The idea for Mobilize Recovery grew from a competitive Facebook Community Leadership Program. Hampton responded to a call for proposals in 2018 for solutions to help solve one of the world’s most pressing challenges. Disheartened by working on legislation for standards in recovery housing in California that ultimately failed, Hampton was looking for help with training and tactics about how to organize locally. When the opportunity came across his Facebook page, he wondered, What if we created a home for people like me, who were either experienced or new, with a goal and mission to provide the training and support and a peer learning home where people could connect and create? Mobilize Recovery was one of 19 projects selected in North America and one of 100 around the world that received $50,000, training and technical assistance on systems designs and grassroots organizing.

Initially, the idea was for a “one and done” convening of 150 advocates in Las Vegas in 2019 to reimagine what recovery advocacy could look like, but the energy generated by advocates cried out for ongoing technical assistance and training to communities across the U.S., and Hampton and others created the Recovery Advocacy Project (RAP) to fill this need. Today, RAP provides ongoing training and support to state advocacy groups. Armed with an understanding that change happens from the ground up and not from the top down, RAP empowers people in the recovery community to become advocates for what’s best in their own backyard. 

The Mobilize and RAP teams have held hundreds of meetings across the country and supported over 22,000 direct actions, like letters to the editor, letters to policymakers, petitions and phone calls.
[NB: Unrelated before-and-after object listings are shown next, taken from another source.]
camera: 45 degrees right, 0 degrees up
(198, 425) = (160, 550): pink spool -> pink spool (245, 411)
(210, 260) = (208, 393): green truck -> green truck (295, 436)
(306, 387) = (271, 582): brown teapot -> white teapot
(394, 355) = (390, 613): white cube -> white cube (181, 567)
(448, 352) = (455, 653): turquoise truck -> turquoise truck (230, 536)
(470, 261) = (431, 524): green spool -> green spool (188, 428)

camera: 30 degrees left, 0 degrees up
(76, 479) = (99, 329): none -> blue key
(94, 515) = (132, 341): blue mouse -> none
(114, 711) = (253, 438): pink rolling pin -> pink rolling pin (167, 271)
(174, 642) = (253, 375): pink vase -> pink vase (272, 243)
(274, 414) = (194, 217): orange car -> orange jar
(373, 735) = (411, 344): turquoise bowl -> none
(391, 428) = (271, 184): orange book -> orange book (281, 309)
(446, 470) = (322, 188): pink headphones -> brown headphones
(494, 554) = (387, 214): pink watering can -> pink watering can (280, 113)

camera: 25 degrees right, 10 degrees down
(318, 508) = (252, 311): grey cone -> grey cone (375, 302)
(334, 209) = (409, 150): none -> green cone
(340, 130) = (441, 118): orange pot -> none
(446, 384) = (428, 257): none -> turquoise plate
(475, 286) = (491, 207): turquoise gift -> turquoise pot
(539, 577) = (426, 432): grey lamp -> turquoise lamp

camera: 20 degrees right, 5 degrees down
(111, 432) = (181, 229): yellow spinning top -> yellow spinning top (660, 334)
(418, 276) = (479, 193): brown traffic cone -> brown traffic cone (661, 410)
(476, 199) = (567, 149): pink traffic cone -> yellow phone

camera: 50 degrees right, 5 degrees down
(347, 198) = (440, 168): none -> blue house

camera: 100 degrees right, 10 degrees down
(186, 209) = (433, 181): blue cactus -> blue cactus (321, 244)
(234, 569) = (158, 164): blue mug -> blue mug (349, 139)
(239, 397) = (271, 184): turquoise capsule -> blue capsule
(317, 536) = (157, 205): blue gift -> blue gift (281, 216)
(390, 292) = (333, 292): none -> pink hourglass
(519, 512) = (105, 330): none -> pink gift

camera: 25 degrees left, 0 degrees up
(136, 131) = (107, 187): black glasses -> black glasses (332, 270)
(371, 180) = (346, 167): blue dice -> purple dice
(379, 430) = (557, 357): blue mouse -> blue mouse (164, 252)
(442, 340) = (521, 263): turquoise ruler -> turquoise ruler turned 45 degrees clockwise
Every year, Mobilize Recovery continues to grow as an engaged community.

Hampton believes we’re approaching a tipping point in drug policy and the recovery movement, and so Mobilize has become more than a peer-learning community and now is about substantial action. More than convening once a year, it’s about developing a strategy that is employed year-round at local and state levels.

“We have to engage people locally,” Hampton says. “We have to listen to them and take our lead from them. The issues and circumstances are different regionally and within different populations. There are many micro solutions depending on what’s happening in the community. There’s a home for everyone, people who want to share their stories and people who don’t, for people who have innovations and creative ideas. The ultimate goal is to match those folks with their passion and then give them the tools and resources to make change.”